IPCC Working Group 1 (WG1) produced the evidence that human-created CO2 was causing global warming. That finding became the premise for Working Group 2 (WG2), which examined the negative impact, and Working Group 3 (WG3), which proposed mitigation policies and actions to stop the warming. The IPCC did not follow the mandatory scientific method of allowing for the null hypothesis; namely, what to do if evidence shows CO2 is not causing warming.

As MIT professor emeritus of atmospheric meteorology Richard Lindzen said, they reached a consensus before the research even began. The consensus “proved” the hypothesis was correct, regardless of the evidence. To reinforce the point, the UK government hired Lord Nicholas Stern, a British economist, to produce an economic review of the impact of warming. Instead of doing a normal cost/benefit analysis as any non-political economist would do, he produced what became known as the 2006 Stern Review -- which only examined the cost.

If Stern and the IPCC did a proper study, they would find that the impact of cooling is much more deleterious to all life on Earth, especially humans. Anthropologists tell us two great advances in human evolution gave us more control of the cold. Fire and clothing both created microclimates that allowed us to live in regions normally inaccessible. Consider the city of Winnipeg, with three technological umbilical cords: the electricity from the north, the gas from the west, and the water pipeline from the east. Three grenades set off at 2:00 a.m. on a January morning with temperatures of -30°C would render the city frozen solid within hours.

Between 1940 and 1980, global temperatures went down. The consensus by 1970 was that global cooling was underway and would continue. Lowell Ponte’s 1976 book The Cooling typified the alarmism:

It is cold fact: the global cooling presents humankind with the most important social, political, and adaptive challenge we have had to deal with for ten thousand years. Your stake in the decisions we make concerning it is of ultimate importance; the survival of ourselves, our children, our species.

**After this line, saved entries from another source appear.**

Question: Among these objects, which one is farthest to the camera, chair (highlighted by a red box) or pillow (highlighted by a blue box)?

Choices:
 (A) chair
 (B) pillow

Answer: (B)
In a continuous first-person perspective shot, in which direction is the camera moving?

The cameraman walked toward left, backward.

Change the seventh word to warming, and it is the same threat heard today. The big difference is that cooling is a much greater threat. To support that claim, the CIA produced at least two reports examining the social and political unrest aggravated mainly by crop failure due to cooling conditions. The World Meteorological Organization also did several studies on the historical impact of cooling on selected agricultural regions, and projected further global cooling.

The sad part about all this is that there was a strategy that governments could, and should, have adopted. It is called game theory, and it allows you to make the best decision in uncertain circumstances. It requires accurate information and the exclusion of a biased political agenda. The first accurate information is that cold is a greater threat and a more difficult adaptation than to warming. After all, if you prepare for warming, as most governments are now doing, and it cools, the problems are made ten times worse. However, if you prepare for cold and it warms, the adjustment is much easier.

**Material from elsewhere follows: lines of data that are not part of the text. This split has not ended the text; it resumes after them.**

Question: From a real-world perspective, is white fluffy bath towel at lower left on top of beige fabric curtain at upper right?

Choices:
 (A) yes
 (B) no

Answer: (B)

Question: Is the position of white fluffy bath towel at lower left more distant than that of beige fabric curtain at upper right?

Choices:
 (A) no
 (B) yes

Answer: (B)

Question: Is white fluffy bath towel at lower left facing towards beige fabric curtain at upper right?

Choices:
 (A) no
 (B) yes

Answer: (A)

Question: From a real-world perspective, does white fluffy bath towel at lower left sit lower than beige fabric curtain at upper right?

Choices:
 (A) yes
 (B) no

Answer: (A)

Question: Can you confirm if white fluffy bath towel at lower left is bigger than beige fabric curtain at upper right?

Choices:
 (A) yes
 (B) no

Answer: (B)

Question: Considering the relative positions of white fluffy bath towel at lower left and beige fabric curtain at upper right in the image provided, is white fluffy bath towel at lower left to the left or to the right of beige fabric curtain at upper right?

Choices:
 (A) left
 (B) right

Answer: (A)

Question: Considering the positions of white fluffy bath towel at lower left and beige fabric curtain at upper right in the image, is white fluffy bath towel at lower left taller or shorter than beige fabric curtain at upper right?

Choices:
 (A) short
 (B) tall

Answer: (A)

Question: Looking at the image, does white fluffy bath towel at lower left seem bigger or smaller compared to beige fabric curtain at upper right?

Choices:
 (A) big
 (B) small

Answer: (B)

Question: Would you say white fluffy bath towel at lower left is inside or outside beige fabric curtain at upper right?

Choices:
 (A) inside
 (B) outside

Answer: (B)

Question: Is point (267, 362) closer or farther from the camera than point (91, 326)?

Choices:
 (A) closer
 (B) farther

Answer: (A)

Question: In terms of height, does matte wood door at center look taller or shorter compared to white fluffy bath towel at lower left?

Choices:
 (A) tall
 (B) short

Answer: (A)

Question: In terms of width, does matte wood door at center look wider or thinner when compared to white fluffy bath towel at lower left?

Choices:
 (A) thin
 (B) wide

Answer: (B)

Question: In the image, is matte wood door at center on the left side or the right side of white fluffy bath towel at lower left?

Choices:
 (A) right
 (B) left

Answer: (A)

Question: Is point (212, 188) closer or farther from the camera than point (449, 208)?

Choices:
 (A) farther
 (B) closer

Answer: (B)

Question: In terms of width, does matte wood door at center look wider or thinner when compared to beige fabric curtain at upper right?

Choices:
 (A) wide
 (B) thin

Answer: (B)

The current cold weather across much of the world should prompt us to re-examine climate realities -- not the false, deceptive, and biased views created and promoted by deep state bureaucrats through their respective governments.

Dr. Tim Ball is an environmental consultant and former climatology professor at the University of Winnipeg in Manitoba. Tom Harris is executive director of the Canada-based International Climate Science Coalition. This article was first published HERE.

1 comment:

Peter D said...

Why is it that I have heard very little of any research being done concerning the effect of the sunspot cycle (and other indicators of solar activity) on planet earth's climate.
Surely with all of the data collected from satellites, space probes and solar telescopes it should be much easier now to examine this main "forcer" of climate change.